In this fallen world, woman desires to dominate over man and man dominates over woman. This struggle is often referred to as “the battle of the sexes” and it is a sign of human fallenness. God originally made woman as a strong helper (ezer) corresponding to man (Gen. 2:18). Sin estranged man and woman from each other and both of them from God. Instead of completing each other as God intended, in their fallenness they compete for power and control. The New English Translation (NET Bible) expresses this clearly by saying: “You will want to control your husband, but he will dominate you.” This struggle does not represent God’s creation purpose. It reflects the effect of sin and the curse.

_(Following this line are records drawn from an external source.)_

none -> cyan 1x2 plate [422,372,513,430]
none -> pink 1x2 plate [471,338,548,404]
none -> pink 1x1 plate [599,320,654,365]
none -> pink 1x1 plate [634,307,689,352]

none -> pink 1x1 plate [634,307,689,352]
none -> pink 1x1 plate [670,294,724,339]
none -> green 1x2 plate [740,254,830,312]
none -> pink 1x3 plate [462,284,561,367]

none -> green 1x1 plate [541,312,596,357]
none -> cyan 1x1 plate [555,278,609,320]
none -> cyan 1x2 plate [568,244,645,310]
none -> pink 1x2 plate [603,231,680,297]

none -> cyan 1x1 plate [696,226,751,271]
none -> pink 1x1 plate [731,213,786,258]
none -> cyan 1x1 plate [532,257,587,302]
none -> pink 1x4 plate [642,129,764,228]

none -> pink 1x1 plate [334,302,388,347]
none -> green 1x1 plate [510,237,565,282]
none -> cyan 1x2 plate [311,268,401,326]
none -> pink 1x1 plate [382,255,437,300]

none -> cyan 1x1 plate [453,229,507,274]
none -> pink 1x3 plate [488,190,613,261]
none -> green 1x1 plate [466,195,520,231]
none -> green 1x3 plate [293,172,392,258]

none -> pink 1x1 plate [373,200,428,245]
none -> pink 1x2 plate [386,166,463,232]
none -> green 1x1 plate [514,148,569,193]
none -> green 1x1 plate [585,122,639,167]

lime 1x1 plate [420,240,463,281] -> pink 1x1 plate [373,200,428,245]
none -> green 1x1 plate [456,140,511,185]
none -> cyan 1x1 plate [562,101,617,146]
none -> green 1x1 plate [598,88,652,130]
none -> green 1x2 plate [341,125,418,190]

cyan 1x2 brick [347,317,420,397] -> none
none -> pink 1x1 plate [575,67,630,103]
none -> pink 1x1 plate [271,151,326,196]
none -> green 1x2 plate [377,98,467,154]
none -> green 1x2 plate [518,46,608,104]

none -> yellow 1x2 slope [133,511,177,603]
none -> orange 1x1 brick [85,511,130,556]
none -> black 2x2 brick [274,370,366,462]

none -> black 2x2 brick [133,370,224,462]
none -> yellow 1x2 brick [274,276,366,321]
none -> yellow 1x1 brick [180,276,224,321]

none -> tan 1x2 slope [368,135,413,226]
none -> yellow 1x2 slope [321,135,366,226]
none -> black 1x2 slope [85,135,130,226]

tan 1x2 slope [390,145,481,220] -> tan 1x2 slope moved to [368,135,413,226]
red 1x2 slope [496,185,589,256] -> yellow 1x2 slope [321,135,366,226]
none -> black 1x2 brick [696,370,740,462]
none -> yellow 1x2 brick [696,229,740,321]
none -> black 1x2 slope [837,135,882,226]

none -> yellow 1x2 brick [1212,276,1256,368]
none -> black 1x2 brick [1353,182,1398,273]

Jesus Christ overcame sin and redeemed humankind from the curse that sin had brought. In the context of this verse, Jesus reconciled man and woman to each other and both of them to God. Because of Jesus, the sexes need no longer compete for mastery. Instead, they both may “submit to one another out of reverence for Christ” (Eph. 5:21). Paul describes this mutual deference in Ephesians 5:22-33, and he says far more to men about this than he does to women. As the NET Bible so aptly states in a footnote: “Sin produces a conflict or power struggle between the man and the woman, but in Christ man and woman call a truce and live harmoniously.”